Minggu, 30 Januari 2011

TERLUPAKAN : NASIONALISME ALA PEMUDA (1)

"Lebih baik moesnah daripada didjadjah", "Lebih baik mati tergilas oleh pertempoeran daripada hidoep menjerah serta ditahan oleh tentara imperialis djahanam". Begitulah bunyi ungkapan-ungkapan kemarahan para pemuda saat revolusi kemerdekaan 1945. Ungkapan-ungkapan para pemuda tersebut memperlihatkan kepada rakyat Indonesia bahwa tidak dapat disangkal apabila dikatakan bahwa pemudalah yang menjadi penghela, pendukung, dan pembela Revolusi Indonesia.
Pada jaman pendudukan Jepang di Indonesia, para pemuda aktif membangun gerakan bawah tanah dengan cara menyelundup ke dalam organisasi-organisasi bentukan Jepang seperti Heiho, Peta, Seinendan, Kaigun, Barisan Pelopor, bahkan juga menyusup ke Ken Pei Tai (Polisi Rahasia Jepang). Bentuk penyusupan mereka adalah dengan bekerja di lembaga-lembaga Jepang tersebut. Mereka yang bekerja di dalam diwajibkan menanam sel-sel yang akan menjadi tambahan kekuatan para pemuda selain juga untuk mendapatkan informasi tentang siapa yang akan ditangkap pleh Ken Pei Tai. Sementara mereka yang tidak menyusup, aktif merekrut para pemuda dengan mendatangi rumah-rumah atau tempat kerja mereka dan menyebarkan berbagai bacaan untuk menjadi bahan diskusi atau mendirikan organisasi antifasis di bawah tanah.

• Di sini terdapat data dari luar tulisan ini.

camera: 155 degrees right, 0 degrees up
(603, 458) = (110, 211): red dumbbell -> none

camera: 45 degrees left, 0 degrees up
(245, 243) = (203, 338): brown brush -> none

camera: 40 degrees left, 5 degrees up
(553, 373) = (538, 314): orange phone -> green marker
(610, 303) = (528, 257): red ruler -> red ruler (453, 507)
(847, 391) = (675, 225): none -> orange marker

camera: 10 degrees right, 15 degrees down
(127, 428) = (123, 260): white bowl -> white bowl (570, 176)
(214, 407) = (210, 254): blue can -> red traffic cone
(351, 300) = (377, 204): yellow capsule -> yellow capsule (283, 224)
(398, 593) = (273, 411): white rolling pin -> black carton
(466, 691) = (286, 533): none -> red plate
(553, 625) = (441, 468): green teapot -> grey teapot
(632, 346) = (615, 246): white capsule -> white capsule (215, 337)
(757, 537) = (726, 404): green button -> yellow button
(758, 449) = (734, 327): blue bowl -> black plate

Di wilayah Jakarta tercatat beberapa organisasi yang aktif menentang pemerintah fasis Jepang, yaitu Barisan Pemuda Gerindo-sayap pemuda dari Gerakan Rakyat Indonesia (Gerindo)-Gerakan Indonesia Merdeka (Gerindom), Barisan Angkatan Pemuda Indonesia (API), Barisan Buruh Indonesia, dan Barisan Rakyat (Bara) yang dibentuk setelah Proklamasi Kemerdekaan 17 Agustus 1945.
Selain organisasi-organisasi tersebut, para pemuda juga mendapatkan pendidikan politik di beberapa asrama, yaitu Asrama Angkatan Baru Indonesia di Menteng 31 yang dipimpin oleh Soekarni dan Chairoel Saleh serta Asrama Indonesia Merdeka dibawah pimpinan Wikana dengan dibantu oleh D.N. Aidit dan Samsudin. Asrama-asrama itu didirikan oleh Jepang dengan perantaraan beberapa pemimpin Indonesia seperti Soekarno, Moehammad Hatta, dan Soebardjo. Meskipun didirikan oleh Jepang, namun asrama itu juga menjadi tempat memberikan pelajaran politik antifasis sehingga bagaimanapun kerasnya usaha para pembesar Jepang mempengaruhi para pemuda, perlawanan berupa debat dan kritik terus menerus tetap ada.